The problem:
Only one stretch of the data below is wanted: the lines starting at the one with "Laterality: right. Lymph" and ending at the one with "CT including the spine, one axial slice;", both included, given again exactly.

Recorded information:
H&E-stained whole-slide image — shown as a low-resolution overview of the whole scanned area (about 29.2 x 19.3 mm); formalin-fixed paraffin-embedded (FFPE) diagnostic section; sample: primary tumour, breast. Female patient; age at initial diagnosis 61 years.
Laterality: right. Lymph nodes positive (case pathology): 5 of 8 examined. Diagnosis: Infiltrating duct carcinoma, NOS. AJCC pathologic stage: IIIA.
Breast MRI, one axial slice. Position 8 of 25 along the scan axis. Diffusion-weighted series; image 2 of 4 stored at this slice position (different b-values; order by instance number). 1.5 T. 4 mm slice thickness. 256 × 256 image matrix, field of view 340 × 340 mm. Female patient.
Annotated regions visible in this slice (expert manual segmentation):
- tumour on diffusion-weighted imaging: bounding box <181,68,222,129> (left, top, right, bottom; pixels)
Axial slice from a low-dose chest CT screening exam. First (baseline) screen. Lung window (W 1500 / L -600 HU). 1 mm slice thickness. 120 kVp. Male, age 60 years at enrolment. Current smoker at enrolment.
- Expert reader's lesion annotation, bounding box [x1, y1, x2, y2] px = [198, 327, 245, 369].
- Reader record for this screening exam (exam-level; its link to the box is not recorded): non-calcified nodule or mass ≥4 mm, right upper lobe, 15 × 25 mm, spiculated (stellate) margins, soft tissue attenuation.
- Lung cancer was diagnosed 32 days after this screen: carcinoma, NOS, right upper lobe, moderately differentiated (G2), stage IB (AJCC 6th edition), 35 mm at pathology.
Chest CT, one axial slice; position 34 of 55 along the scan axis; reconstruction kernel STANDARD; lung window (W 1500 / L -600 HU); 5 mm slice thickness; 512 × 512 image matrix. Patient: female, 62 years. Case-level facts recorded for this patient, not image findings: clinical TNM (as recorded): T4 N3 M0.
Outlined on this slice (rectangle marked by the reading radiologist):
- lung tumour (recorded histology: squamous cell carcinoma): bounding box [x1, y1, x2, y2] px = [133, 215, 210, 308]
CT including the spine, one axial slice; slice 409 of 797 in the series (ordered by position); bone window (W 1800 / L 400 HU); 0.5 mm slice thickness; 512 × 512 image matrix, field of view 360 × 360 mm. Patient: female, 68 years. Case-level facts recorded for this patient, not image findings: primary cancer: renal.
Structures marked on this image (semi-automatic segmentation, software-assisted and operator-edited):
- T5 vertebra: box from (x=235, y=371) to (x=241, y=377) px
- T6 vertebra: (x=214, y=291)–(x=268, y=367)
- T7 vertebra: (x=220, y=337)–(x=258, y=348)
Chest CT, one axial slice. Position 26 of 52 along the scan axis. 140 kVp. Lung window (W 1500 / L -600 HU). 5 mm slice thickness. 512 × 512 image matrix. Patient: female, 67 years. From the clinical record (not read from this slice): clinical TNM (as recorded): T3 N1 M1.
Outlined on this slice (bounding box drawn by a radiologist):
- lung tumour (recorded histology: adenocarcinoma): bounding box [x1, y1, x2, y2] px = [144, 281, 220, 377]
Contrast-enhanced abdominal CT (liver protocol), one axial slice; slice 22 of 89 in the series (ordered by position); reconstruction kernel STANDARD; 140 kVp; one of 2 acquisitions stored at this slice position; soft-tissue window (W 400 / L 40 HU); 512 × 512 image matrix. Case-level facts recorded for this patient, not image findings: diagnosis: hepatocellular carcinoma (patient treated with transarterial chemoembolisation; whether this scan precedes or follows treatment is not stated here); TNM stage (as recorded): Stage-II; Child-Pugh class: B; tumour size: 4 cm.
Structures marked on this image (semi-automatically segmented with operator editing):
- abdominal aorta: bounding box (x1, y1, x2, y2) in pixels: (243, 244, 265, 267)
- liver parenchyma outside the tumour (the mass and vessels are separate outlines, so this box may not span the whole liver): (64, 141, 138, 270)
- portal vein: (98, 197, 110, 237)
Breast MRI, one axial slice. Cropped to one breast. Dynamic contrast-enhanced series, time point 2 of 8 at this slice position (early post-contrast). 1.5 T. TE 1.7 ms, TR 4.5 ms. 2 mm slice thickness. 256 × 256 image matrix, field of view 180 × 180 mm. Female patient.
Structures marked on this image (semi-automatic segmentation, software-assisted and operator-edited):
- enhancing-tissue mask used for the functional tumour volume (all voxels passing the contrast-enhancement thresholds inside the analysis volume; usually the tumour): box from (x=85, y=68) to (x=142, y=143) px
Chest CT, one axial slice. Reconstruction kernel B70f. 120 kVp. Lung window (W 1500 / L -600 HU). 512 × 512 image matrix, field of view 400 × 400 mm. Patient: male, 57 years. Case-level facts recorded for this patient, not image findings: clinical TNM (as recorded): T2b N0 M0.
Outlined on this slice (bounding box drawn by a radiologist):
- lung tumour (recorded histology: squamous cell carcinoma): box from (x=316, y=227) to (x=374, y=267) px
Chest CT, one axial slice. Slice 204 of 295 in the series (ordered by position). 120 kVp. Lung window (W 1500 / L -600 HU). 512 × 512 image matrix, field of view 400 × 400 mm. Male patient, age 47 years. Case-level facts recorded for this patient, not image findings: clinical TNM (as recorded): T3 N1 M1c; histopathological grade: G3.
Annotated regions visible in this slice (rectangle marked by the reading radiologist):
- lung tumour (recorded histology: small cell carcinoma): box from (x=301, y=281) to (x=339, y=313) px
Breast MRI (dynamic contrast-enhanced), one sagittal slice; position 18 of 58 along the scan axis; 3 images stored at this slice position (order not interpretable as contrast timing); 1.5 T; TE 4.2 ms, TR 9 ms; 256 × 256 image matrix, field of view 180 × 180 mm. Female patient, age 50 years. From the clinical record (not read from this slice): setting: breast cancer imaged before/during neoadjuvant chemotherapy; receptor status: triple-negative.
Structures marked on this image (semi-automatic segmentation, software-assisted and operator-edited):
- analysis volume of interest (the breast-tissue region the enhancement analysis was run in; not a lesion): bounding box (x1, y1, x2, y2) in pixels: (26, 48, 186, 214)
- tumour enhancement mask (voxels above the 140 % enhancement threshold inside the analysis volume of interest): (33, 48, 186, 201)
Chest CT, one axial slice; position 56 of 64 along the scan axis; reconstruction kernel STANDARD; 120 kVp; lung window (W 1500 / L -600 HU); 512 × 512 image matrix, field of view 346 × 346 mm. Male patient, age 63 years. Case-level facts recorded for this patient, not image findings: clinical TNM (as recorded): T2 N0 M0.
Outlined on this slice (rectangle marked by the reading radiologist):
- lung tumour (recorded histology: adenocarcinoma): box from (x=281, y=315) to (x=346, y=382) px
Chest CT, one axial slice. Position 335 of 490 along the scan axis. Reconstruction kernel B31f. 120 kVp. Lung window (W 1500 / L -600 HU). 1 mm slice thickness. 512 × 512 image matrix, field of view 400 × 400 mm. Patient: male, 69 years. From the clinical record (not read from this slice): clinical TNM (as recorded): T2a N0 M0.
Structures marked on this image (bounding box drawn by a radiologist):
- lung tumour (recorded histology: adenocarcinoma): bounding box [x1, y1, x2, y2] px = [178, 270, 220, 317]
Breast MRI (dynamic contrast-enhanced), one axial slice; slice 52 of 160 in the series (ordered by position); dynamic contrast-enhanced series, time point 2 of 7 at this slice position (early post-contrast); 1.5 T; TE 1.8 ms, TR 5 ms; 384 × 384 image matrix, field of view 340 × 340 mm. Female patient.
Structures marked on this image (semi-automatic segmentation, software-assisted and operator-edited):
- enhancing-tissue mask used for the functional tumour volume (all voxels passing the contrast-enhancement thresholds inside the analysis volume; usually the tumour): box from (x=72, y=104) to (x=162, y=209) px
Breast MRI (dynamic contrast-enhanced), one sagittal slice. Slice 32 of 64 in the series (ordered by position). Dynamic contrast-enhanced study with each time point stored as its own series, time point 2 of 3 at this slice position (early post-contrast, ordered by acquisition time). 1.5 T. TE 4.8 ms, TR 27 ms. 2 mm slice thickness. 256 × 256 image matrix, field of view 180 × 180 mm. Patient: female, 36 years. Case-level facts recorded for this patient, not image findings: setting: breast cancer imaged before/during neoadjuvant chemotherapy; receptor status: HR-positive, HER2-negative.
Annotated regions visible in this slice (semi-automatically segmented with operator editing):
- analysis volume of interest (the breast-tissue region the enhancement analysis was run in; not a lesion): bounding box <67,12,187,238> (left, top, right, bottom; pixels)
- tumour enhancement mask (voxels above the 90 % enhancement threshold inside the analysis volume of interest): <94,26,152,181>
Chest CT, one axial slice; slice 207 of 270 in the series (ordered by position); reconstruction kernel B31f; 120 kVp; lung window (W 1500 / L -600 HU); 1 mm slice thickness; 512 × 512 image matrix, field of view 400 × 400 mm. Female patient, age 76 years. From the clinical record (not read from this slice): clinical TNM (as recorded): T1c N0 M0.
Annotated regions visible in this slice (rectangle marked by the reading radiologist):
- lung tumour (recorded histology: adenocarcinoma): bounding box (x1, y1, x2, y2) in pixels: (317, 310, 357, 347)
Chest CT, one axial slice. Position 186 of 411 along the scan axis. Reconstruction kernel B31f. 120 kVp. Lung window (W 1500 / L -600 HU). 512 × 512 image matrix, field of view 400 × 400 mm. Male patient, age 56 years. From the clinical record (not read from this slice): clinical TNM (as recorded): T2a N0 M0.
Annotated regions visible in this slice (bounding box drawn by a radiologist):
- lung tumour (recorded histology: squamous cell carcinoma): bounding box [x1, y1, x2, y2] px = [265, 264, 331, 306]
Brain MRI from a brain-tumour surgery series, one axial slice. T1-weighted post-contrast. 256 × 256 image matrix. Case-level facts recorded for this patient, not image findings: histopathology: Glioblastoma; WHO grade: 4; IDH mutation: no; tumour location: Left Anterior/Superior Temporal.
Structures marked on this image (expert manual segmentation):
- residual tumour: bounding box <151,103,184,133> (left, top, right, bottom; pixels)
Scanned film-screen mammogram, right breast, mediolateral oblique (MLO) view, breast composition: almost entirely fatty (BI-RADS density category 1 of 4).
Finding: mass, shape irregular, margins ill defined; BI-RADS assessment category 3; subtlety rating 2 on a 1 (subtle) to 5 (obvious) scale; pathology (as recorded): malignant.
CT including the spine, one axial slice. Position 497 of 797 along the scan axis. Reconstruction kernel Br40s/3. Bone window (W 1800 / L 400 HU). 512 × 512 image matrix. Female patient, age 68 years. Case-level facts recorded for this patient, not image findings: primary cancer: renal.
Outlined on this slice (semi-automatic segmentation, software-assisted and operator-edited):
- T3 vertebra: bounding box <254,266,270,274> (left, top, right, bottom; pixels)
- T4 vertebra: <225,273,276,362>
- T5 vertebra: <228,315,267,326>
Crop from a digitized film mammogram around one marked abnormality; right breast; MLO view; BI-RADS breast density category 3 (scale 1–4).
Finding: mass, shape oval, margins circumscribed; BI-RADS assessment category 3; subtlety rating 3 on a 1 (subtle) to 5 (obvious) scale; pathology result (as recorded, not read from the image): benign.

Response for this exercise:
Laterality: right. Lymph nodes positive (case pathology): 5 of 8 examined. Diagnosis: Infiltrating duct carcinoma, NOS. AJCC pathologic stage: IIIA.
Breast MRI, one axial slice. Position 8 of 25 along the scan axis. Diffusion-weighted series; image 2 of 4 stored at this slice position (different b-values; order by instance number). 1.5 T. 4 mm slice thickness. 256 × 256 image matrix, field of view 340 × 340 mm. Female patient.
Annotated regions visible in this slice (expert manual segmentation):
- tumour on diffusion-weighted imaging: bounding box <181,68,222,129> (left, top, right, bottom; pixels)
Axial slice from a low-dose chest CT screening exam. First (baseline) screen. Lung window (W 1500 / L -600 HU). 1 mm slice thickness. 120 kVp. Male, age 60 years at enrolment. Current smoker at enrolment.
- Expert reader's lesion annotation, bounding box [x1, y1, x2, y2] px = [198, 327, 245, 369].
- Reader record for this screening exam (exam-level; its link to the box is not recorded): non-calcified nodule or mass ≥4 mm, right upper lobe, 15 × 25 mm, spiculated (stellate) margins, soft tissue attenuation.
- Lung cancer was diagnosed 32 days after this screen: carcinoma, NOS, right upper lobe, moderately differentiated (G2), stage IB (AJCC 6th edition), 35 mm at pathology.
Chest CT, one axial slice; position 34 of 55 along the scan axis; reconstruction kernel STANDARD; lung window (W 1500 / L -600 HU); 5 mm slice thickness; 512 × 512 image matrix. Patient: female, 62 years. Case-level facts recorded for this patient, not image findings: clinical TNM (as recorded): T4 N3 M0.
Outlined on this slice (rectangle marked by the reading radiologist):
- lung tumour (recorded histology: squamous cell carcinoma): bounding box [x1, y1, x2, y2] px = [133, 215, 210, 308]
CT including the spine, one axial slice; slice 409 of 797 in the series (ordered by position); bone window (W 1800 / L 400 HU); 0.5 mm slice thickness; 512 × 512 image matrix, field of view 360 × 360 mm. Patient: female, 68 years. Case-level facts recorded for this patient, not image findings: primary cancer: renal.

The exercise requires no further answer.